**Task instructions**
The string "Evaluation" appears in some lines of the data. Report how many, with no other words.

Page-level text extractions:
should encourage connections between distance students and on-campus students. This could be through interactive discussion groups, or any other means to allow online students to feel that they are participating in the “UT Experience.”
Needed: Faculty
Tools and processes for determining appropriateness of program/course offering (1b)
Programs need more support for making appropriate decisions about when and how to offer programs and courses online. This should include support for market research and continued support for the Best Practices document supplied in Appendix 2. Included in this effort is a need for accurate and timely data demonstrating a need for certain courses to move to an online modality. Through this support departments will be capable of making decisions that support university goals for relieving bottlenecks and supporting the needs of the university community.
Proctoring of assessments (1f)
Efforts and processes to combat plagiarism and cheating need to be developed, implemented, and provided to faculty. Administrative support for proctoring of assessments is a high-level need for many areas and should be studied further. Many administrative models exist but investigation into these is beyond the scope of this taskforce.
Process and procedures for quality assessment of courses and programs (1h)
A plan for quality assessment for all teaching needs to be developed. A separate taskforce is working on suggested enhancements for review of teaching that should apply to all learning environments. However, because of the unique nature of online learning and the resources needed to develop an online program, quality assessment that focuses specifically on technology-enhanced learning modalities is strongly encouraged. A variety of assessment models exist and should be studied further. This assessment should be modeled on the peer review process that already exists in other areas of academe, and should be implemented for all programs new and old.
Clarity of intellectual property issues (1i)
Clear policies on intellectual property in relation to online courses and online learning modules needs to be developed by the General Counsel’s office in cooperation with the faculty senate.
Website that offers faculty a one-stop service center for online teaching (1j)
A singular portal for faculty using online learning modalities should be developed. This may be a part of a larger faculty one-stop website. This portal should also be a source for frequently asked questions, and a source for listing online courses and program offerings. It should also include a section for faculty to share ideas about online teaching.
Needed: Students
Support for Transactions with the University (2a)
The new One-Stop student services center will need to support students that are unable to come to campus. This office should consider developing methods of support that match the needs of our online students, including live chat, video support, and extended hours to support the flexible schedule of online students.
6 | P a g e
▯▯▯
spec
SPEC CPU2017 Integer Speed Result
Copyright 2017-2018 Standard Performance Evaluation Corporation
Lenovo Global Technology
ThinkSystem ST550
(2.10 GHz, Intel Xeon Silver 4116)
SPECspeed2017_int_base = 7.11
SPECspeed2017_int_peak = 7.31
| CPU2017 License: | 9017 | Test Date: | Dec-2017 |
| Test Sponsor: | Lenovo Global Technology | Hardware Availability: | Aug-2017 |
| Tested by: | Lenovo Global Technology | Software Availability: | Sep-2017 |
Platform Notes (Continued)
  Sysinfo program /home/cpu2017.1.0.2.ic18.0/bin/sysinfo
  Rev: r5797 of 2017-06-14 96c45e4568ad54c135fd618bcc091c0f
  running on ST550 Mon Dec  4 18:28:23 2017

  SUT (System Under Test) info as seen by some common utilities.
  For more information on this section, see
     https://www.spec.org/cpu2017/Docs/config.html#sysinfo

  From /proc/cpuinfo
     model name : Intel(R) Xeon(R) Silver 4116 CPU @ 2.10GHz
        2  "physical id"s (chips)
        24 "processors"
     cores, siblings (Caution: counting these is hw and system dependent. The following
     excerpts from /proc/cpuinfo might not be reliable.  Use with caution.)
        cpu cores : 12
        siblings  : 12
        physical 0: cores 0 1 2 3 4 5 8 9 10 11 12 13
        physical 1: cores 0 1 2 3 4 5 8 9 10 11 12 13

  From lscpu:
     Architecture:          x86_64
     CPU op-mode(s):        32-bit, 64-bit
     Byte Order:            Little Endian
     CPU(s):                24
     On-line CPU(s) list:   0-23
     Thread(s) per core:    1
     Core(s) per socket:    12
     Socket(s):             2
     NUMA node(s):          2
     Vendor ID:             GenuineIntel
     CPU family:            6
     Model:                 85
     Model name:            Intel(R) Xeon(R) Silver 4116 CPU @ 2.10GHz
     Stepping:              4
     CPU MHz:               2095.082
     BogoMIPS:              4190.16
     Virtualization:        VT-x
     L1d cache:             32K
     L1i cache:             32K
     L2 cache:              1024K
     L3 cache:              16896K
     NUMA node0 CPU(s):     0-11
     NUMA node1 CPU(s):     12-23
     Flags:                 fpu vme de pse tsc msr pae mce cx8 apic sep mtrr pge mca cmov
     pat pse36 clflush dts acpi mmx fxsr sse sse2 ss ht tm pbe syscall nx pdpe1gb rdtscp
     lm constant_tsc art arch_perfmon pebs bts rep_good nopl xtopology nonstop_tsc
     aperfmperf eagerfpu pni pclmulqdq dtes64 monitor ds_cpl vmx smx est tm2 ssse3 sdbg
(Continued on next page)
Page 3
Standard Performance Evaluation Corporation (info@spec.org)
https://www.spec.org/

**Answer section**
2